(GIVEN DATA)
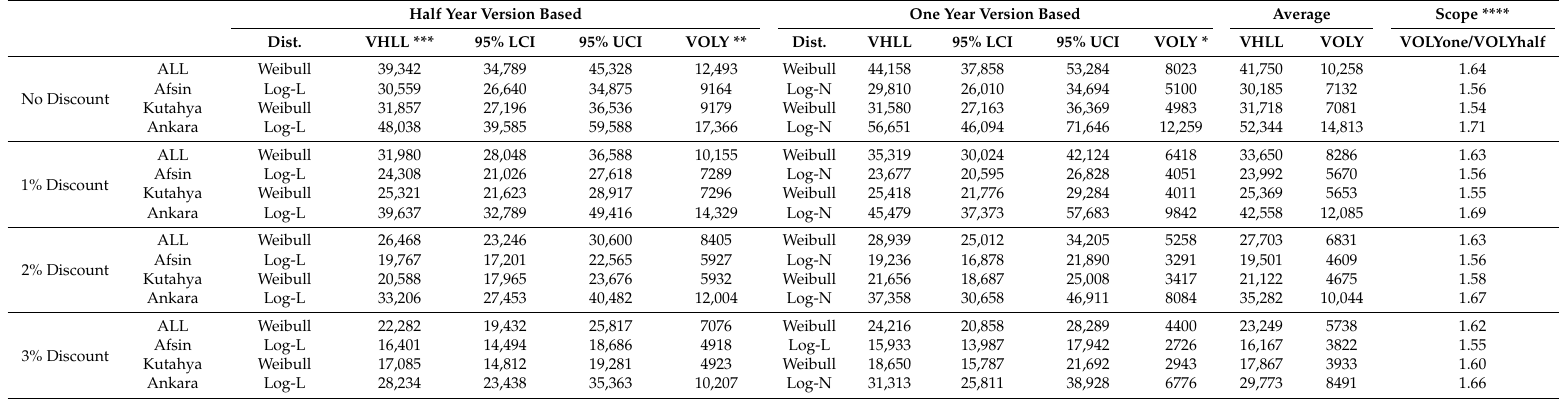
Table 7. Estimated results of discounted VHLL and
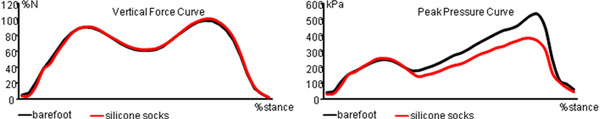
Vertical Force and Peak Pressure curves obtained by barefoot walking without (black) and with (red) silicone socks (curves have been averaged over 30 left steps).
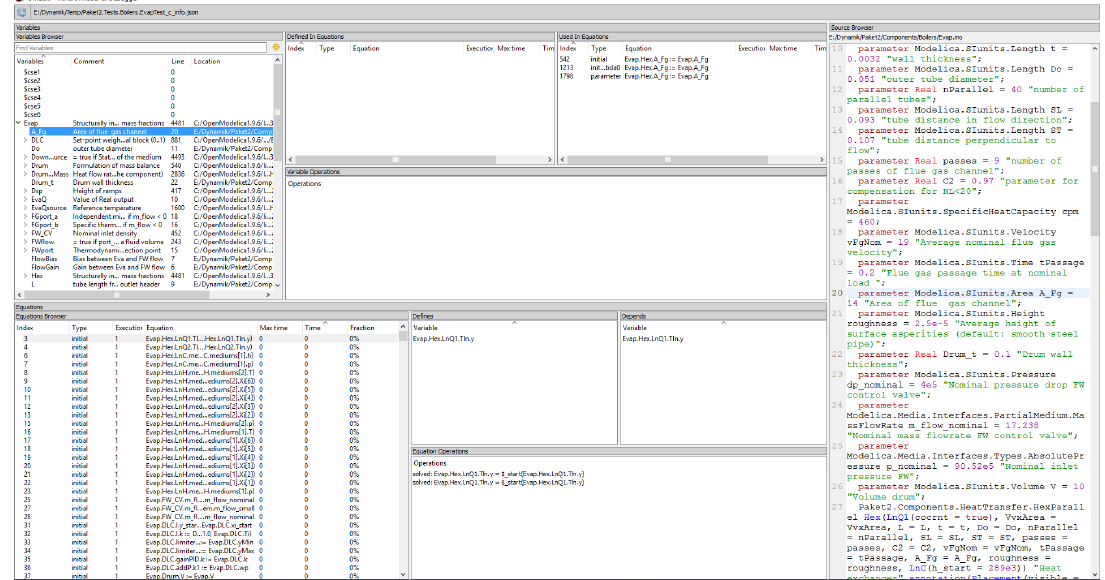
Figure 11: Transformational debugger and pro(cid:28)ling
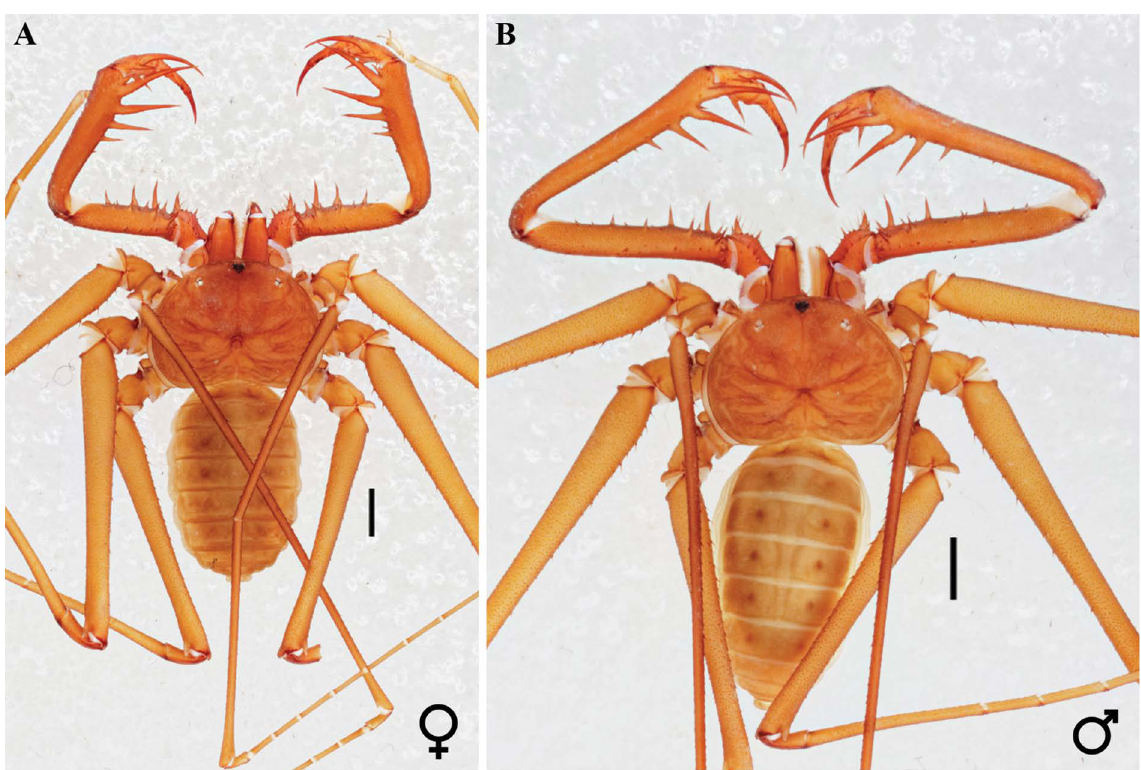
Fig. 53. Charinus carioca sp. nov. (MNRJ 9021), habitus, dorsal view illustrating secondary sexual dimorphism (males possess longer pedipalp segments than females). A . ♀. B . ♂. Scale bars: 1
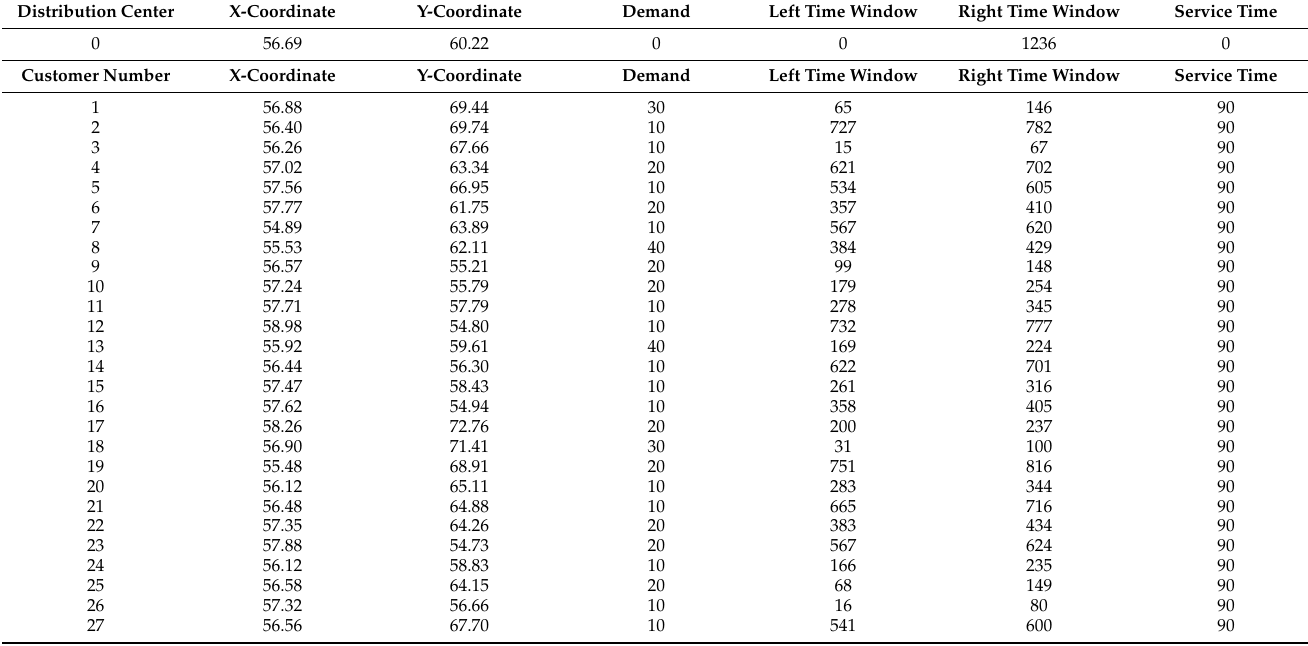
Table 5. The customer and distribution center node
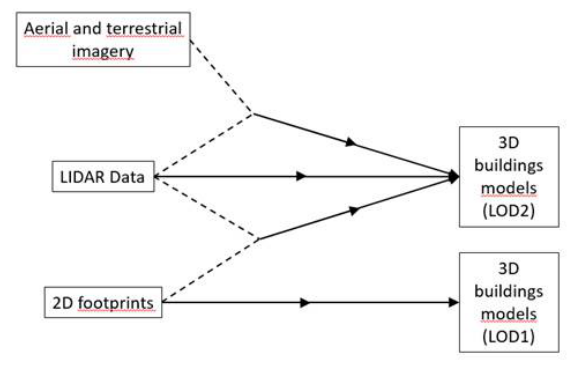
Figure 1. Established approaches for the creation of 3D building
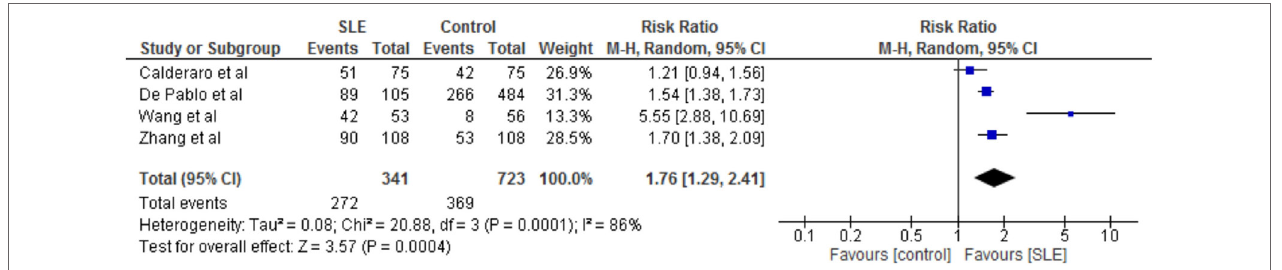
FigUre 2 | Forest-plot representing risk ratio of periodontitis between cases with systemic lupus erythematosus (SLE) and healthy controls.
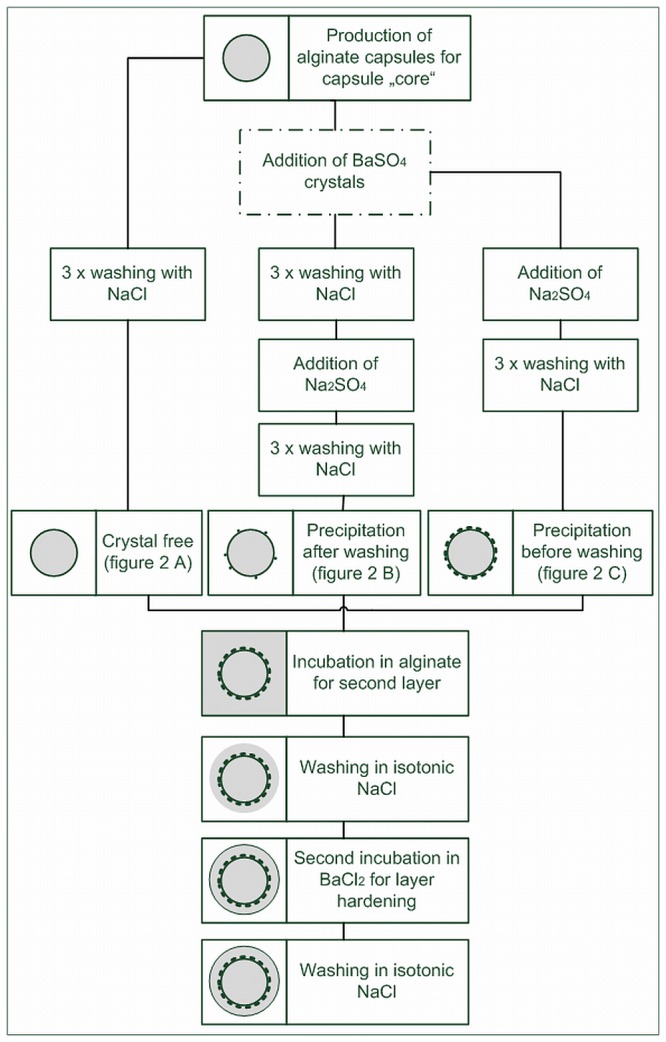
Flow chart for production of alginate bilayers with and without BaSO4 crystals.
(End GIVEN DATA)
- [PROBLEM TO SOLVE]: For each line of the listing that holds the word "without", show that line.

- [SOLVED PROBLEM]:
Vertical Force and Peak Pressure curves obtained by barefoot walking without (black) and with (red) silicone socks (curves have been averaged over 30 left steps).
Flow chart for production of alginate bilayers with and without BaSO4 crystals.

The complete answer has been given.